Больные истерией, проекты и трудности
Фрейду приходилось бороться со своим сопротивлением, преодолевать его, но, судя по историям болезни, включенным в «Исследование истерии», он кое-чему научился у своих пациентов. Зигмунд Фрейд был усердным учеником, обладающим высокой степенью самосознания: в 1897 году в письме Флиссу он назвал пациентку, фрау Цецилию М., своей наставницей – Lehrmeisterin. Вне всяких сомнений, Цецилия М. – в действительности баронесса Анна фон Лейбен – была одной из самых интересных из его первых пациентов, и Фрейд, по всей видимости, уделял ей много времени. Он называл Цецилию М. своим «главным клиентом», своей «примадонной». Богатая, умная, образованная, эмоциональная, принадлежащая к большому клану видных еврейских семейств Австрии, с которыми Фрейд близко сошелся, она много лет страдала от множества необычных и ставящих врачей в тупик симптомов – галлюцинаций, спазмов и странной особенности трансформировать обиды или критику в сильнейшую лицевую невралгию, в буквальном смысле «пощечины». Фрейд направил ее к Шарко и в 1889 году взял с собой в Нант, на стажировку к гипнотизеру Бернхейму. За много лет Цецилия М. многому его научила – относительно значения симптомов и методов лечения. «Наставниками» Фрейда были и другие его пациенты, страдающие истерией. Много лет спустя он будет с явным пренебрежением вспоминать о своих первых опытах психоанализа. «Я знаю, – писал Фрейд в 1924 году, вспоминая случай фрау Эмми фон Н., – что ныне ни один аналитик не сможет удержаться от сочувственной улыбки при чтении этой истории болезни». Это было слишком неделикатно и абсолютно анахронично. С точки зрения окончательно сформировавшейся техники психоанализа лечение, предлагавшееся Фрейдом Эмми фон Н. и другим пациентам, вне всяких сомнений, выглядело примитивным. Однако значение этих объектов для истории психоанализа определяется их способностью продемонстрировать Фрейду самые важные основополагающие принципы этой техники.

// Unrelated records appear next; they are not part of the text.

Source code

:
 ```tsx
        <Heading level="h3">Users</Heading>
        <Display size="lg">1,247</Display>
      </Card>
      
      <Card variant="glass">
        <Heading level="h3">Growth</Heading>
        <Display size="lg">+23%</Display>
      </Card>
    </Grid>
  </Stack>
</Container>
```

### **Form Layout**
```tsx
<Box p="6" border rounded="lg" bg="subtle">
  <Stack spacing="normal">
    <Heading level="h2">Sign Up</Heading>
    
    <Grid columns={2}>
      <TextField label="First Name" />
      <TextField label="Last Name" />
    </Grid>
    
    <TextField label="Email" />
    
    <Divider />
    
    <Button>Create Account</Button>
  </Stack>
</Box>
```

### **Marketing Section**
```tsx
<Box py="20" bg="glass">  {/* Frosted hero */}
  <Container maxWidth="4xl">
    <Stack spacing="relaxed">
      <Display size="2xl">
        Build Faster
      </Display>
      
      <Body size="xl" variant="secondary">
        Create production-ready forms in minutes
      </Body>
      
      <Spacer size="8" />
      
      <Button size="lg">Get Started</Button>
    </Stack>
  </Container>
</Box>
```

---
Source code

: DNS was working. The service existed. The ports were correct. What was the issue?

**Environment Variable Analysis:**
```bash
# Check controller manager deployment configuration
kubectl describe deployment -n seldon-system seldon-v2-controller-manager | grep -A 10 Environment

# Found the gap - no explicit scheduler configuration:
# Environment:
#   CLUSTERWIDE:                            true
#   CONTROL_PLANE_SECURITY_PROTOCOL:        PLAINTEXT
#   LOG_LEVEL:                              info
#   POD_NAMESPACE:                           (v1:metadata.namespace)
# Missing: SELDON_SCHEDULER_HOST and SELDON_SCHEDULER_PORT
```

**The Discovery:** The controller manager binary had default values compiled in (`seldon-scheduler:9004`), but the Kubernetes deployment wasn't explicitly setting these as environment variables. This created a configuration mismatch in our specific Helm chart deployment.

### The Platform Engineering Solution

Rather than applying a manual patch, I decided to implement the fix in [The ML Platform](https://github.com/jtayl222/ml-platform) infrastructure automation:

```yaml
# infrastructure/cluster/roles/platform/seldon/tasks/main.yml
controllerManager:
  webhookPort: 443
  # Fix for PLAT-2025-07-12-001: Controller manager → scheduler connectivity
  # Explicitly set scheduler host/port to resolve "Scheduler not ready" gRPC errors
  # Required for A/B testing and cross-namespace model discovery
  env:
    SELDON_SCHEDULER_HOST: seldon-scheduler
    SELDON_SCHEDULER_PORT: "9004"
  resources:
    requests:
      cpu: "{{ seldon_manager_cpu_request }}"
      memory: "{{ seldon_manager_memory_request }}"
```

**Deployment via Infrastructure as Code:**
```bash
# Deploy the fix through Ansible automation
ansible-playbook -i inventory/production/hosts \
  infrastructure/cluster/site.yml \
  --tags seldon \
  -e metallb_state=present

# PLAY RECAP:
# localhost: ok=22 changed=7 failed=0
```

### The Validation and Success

Случаи истерии, которые он лечил в те героические дни, отличались поразительным разнообразием конверсионных симптомов, то есть изменений либо утратой сенсорной или моторной функции, указывающей на физическое нарушение, которое, однако, не обнаруживается, – от болей в ногах до озноба и от подавленного состояния до повторяющихся галлюцинаций. Фрейд еще не был готов исключить из своих диагнозов элемент наследственности, эту тень «невропатии», но теперь предпочитал искать «ключи» к этим скрытым источникам странных недомоганий пациентов в старых травмах. Он приходил к убеждению, что тайны этих неврозов кроются в secrets d’alcôve[44], как называл их Брейер, – сексуальных конфликтах, не осознаваемых самими больными. По крайней мере, ему казалось, что именно об этом они ему рассказывают, хотя зачастую лишь самыми туманными намеками.